Mozambique and Angola are the Portuguese-speaking countries that, along with ten other African countries, are part of the new Global Alliance to End AIDS in Childhood by 2030. The fact was announced during the International AIDS Conference in Montreal, Canada.
The partnership, promoted by the United Nations HIV/AIDS Programme (UNAIDS), the United Nations Children’s Fund (UNICEF) and the World Health Organization (WHO) aims to end AIDS in children and ensure that no child living with HIV is denied treatment by 2030.
Worldwide, only half (52%) of children living with HIV receive life-saving treatment, a much lower percentage than adults (76%).
The establishment of the new Global Partnership to End AIDS in Children by 2030 was announced by leading figures at the International AIDS Conference in Montreal, Canada.
The partnership also includes civil society organizations such as the Global Network of People Living with HIV, national governments of the most affected countries, and international partners.
Twelve countries have joined the alliance: Angola, Cameroon, Ivory Coast, Democratic Republic of Congo, Kenya, Mozambique, Nigeria, South Africa, Tanzania, Uganda, Zambia and Zimbabwe.

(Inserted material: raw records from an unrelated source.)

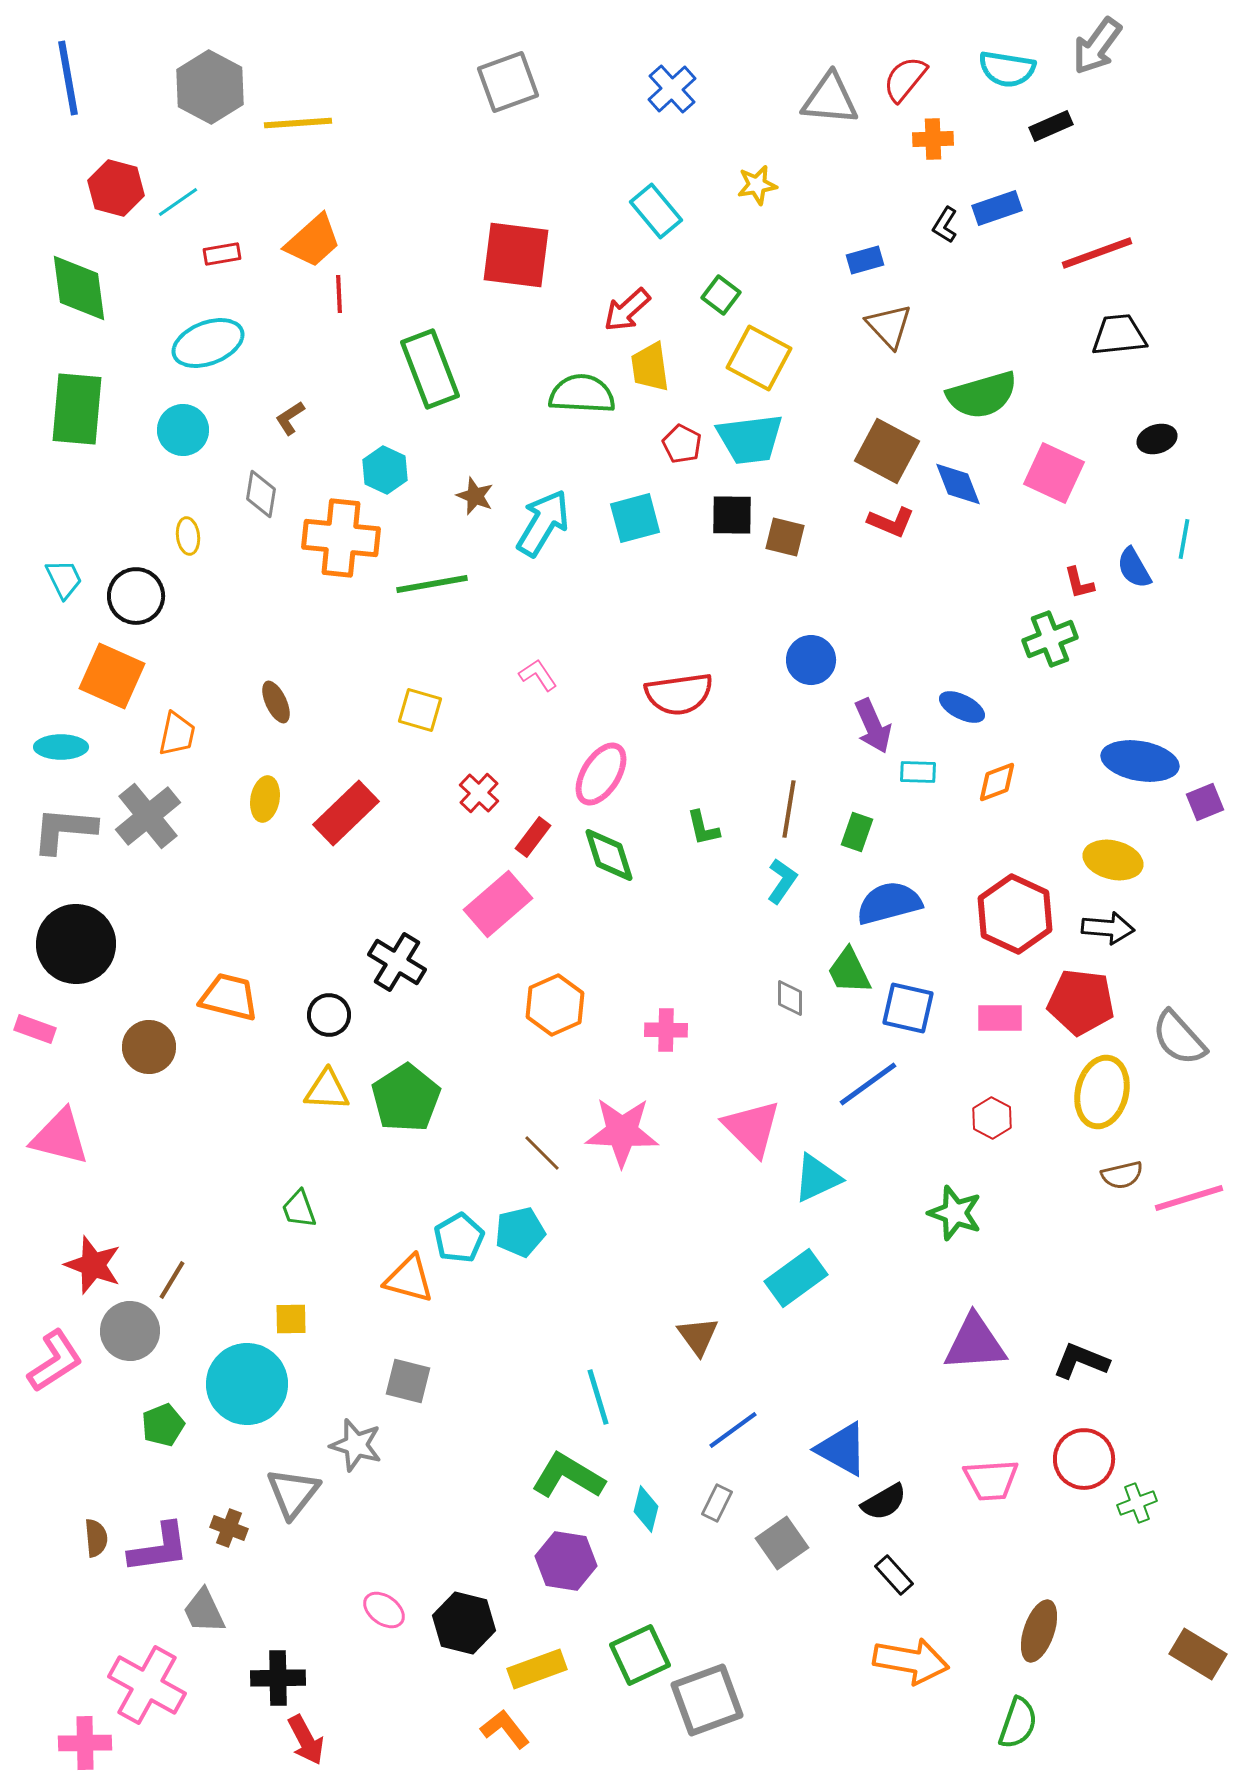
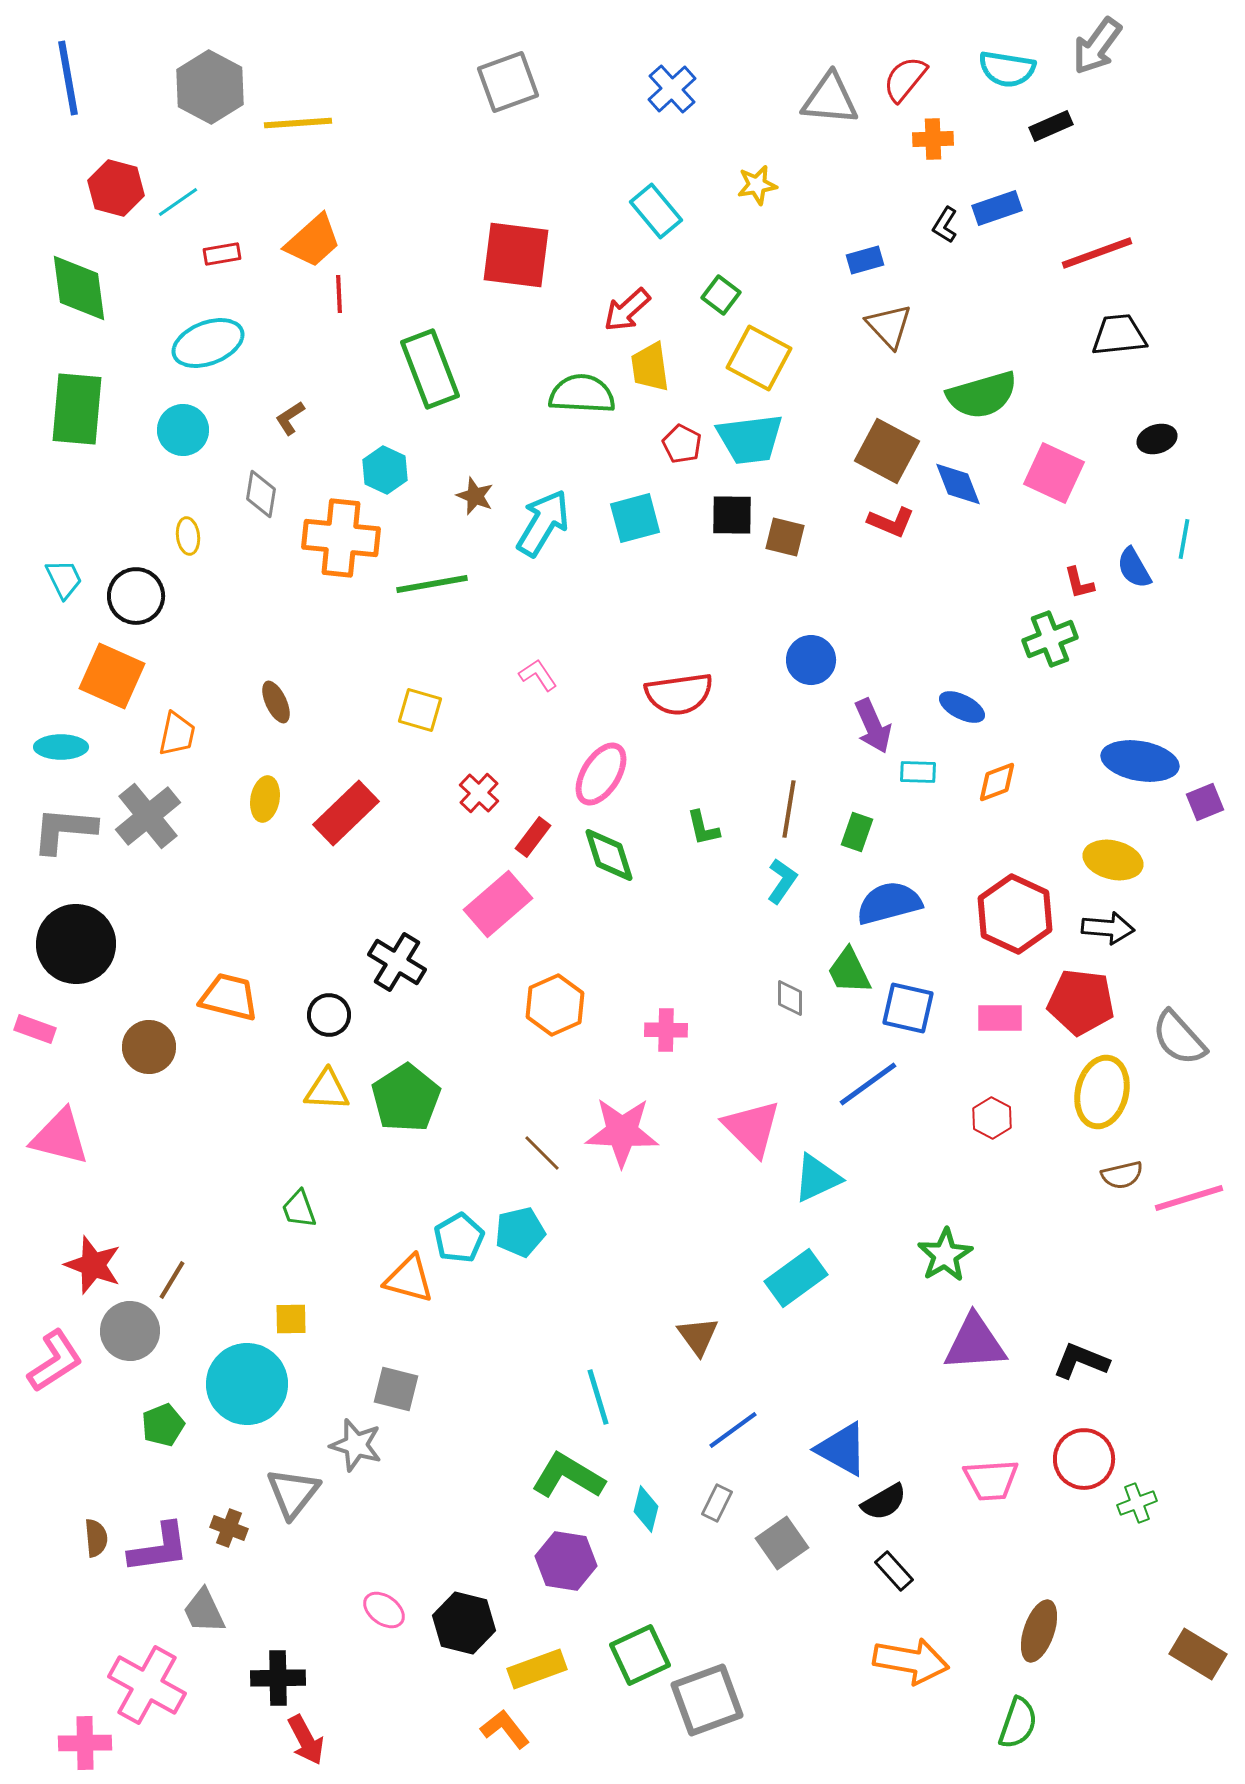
green star at (955, 1213): moved 10 px left, 42 px down; rotated 22 degrees clockwise
gray square at (408, 1381): moved 12 px left, 8 px down
black rectangle at (894, 1575): moved 4 px up
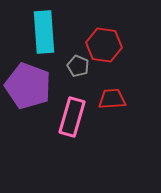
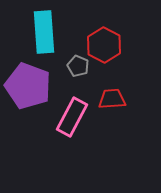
red hexagon: rotated 20 degrees clockwise
pink rectangle: rotated 12 degrees clockwise
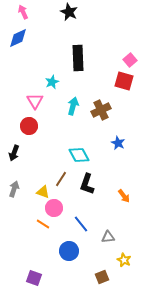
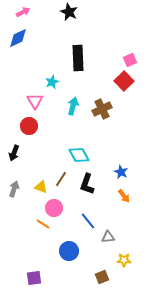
pink arrow: rotated 88 degrees clockwise
pink square: rotated 16 degrees clockwise
red square: rotated 30 degrees clockwise
brown cross: moved 1 px right, 1 px up
blue star: moved 3 px right, 29 px down
yellow triangle: moved 2 px left, 5 px up
blue line: moved 7 px right, 3 px up
yellow star: rotated 24 degrees counterclockwise
purple square: rotated 28 degrees counterclockwise
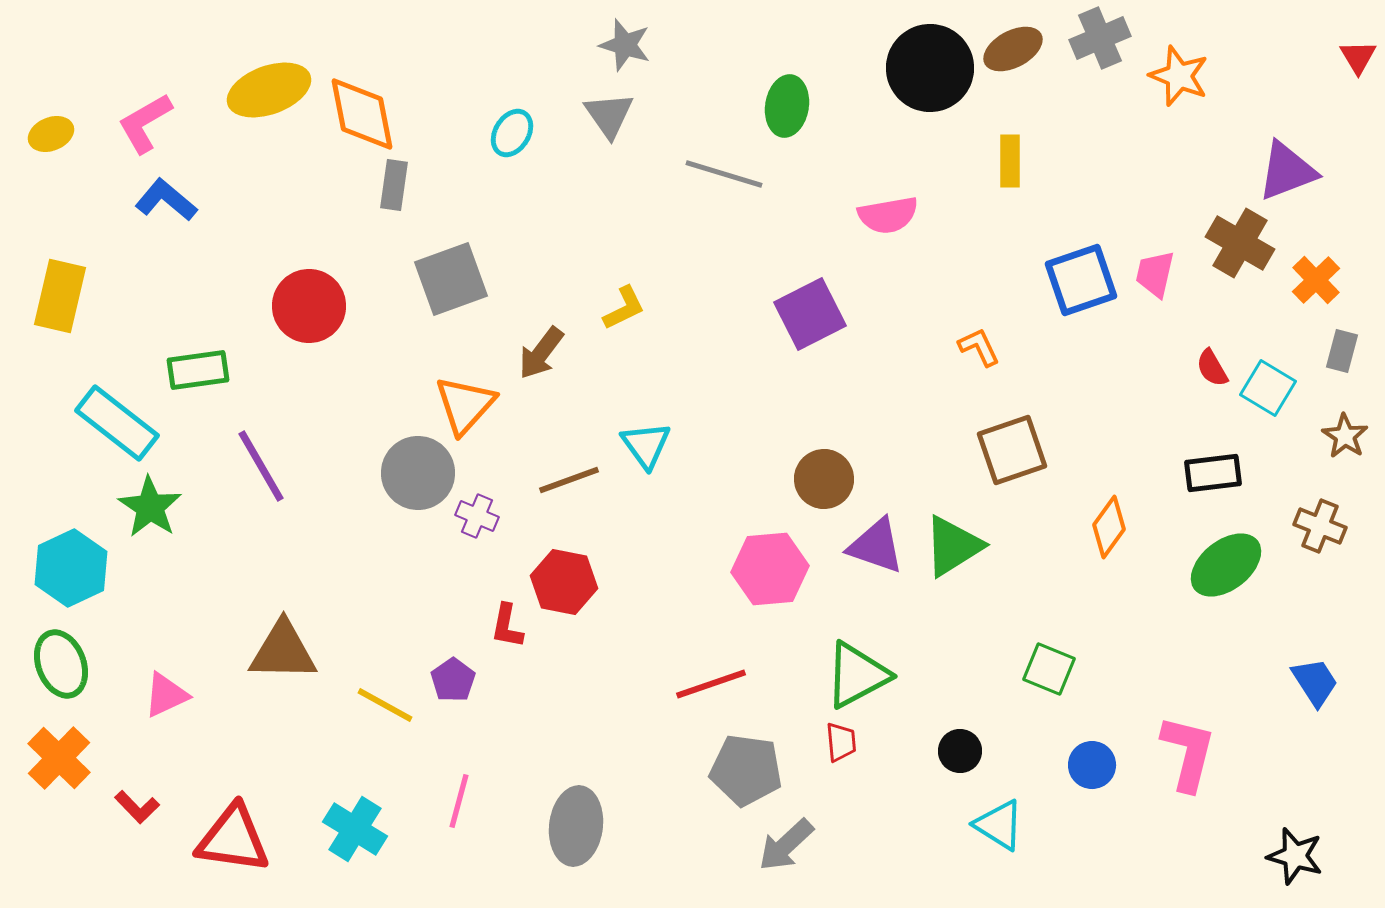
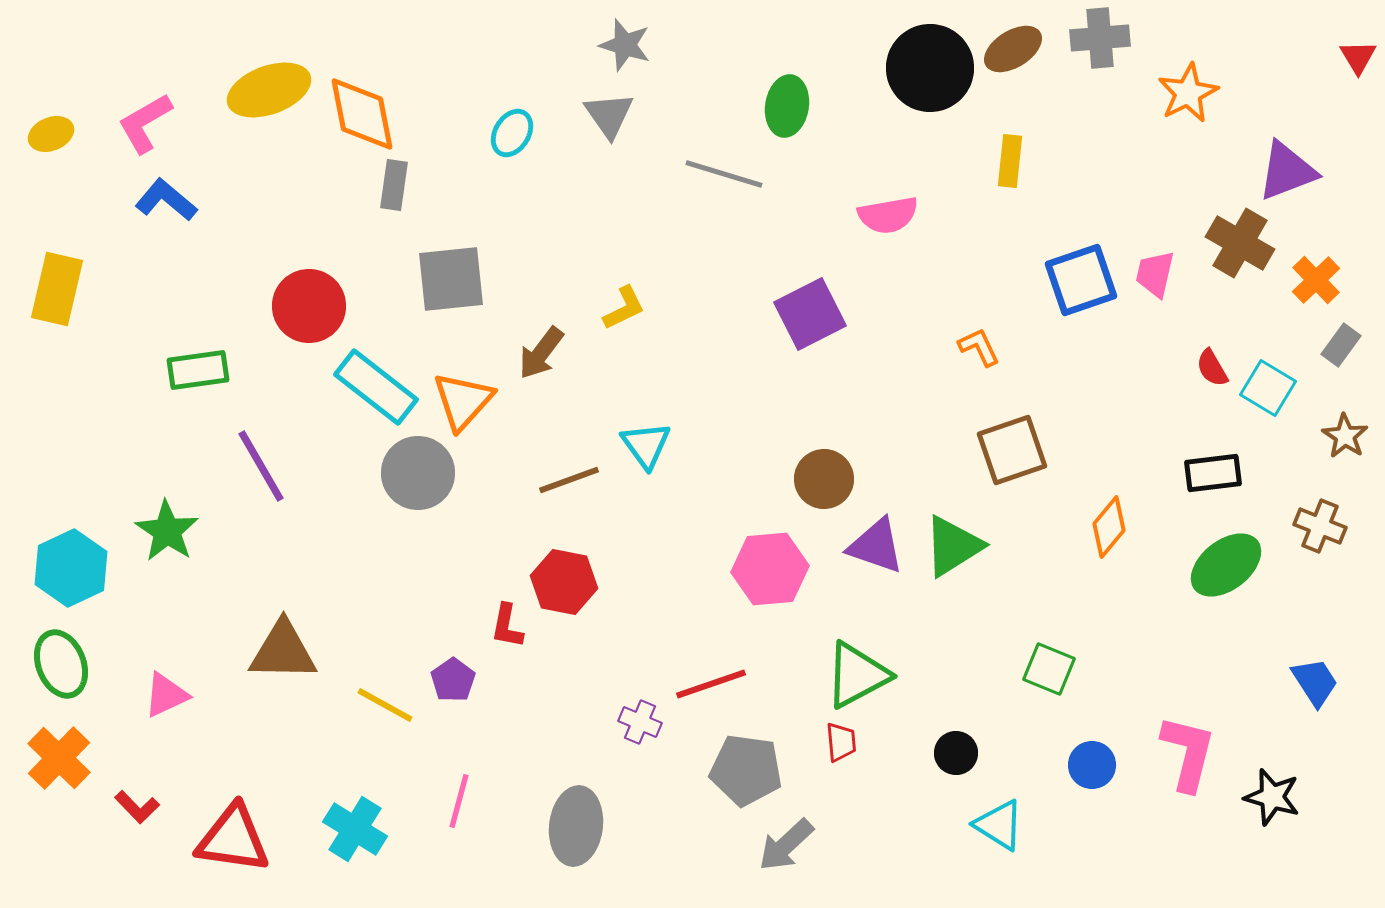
gray cross at (1100, 38): rotated 18 degrees clockwise
brown ellipse at (1013, 49): rotated 4 degrees counterclockwise
orange star at (1179, 76): moved 9 px right, 17 px down; rotated 24 degrees clockwise
yellow rectangle at (1010, 161): rotated 6 degrees clockwise
gray square at (451, 279): rotated 14 degrees clockwise
yellow rectangle at (60, 296): moved 3 px left, 7 px up
gray rectangle at (1342, 351): moved 1 px left, 6 px up; rotated 21 degrees clockwise
orange triangle at (465, 405): moved 2 px left, 4 px up
cyan rectangle at (117, 423): moved 259 px right, 36 px up
green star at (150, 507): moved 17 px right, 24 px down
purple cross at (477, 516): moved 163 px right, 206 px down
orange diamond at (1109, 527): rotated 4 degrees clockwise
black circle at (960, 751): moved 4 px left, 2 px down
black star at (1295, 856): moved 23 px left, 59 px up
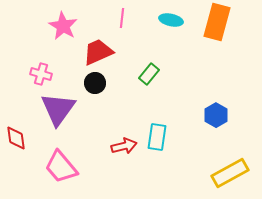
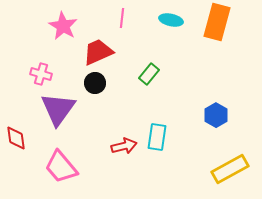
yellow rectangle: moved 4 px up
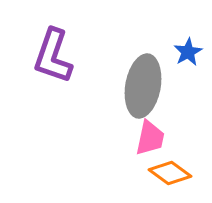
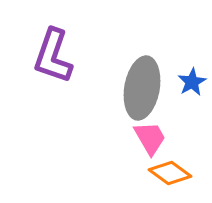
blue star: moved 4 px right, 30 px down
gray ellipse: moved 1 px left, 2 px down
pink trapezoid: rotated 42 degrees counterclockwise
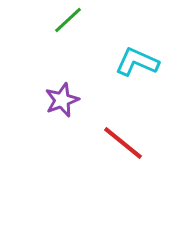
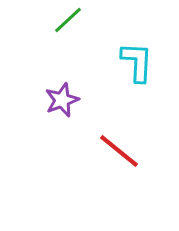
cyan L-shape: rotated 69 degrees clockwise
red line: moved 4 px left, 8 px down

“No child should be born or grow up with HIV and no child with HIV should go untreated,” said Tedros Adhanom Ghebreyesus, WHO Director-General.
“That only half of children with HIV receive antiretrovirals is a scandal and a stain on our collective conscience. The Global Partnership to End AIDS in Children provides an opportunity to renew our commitment to children and their families, to come together, to talk and act with a common purpose and in solidarity with all mothers, children and adolescents,” he added.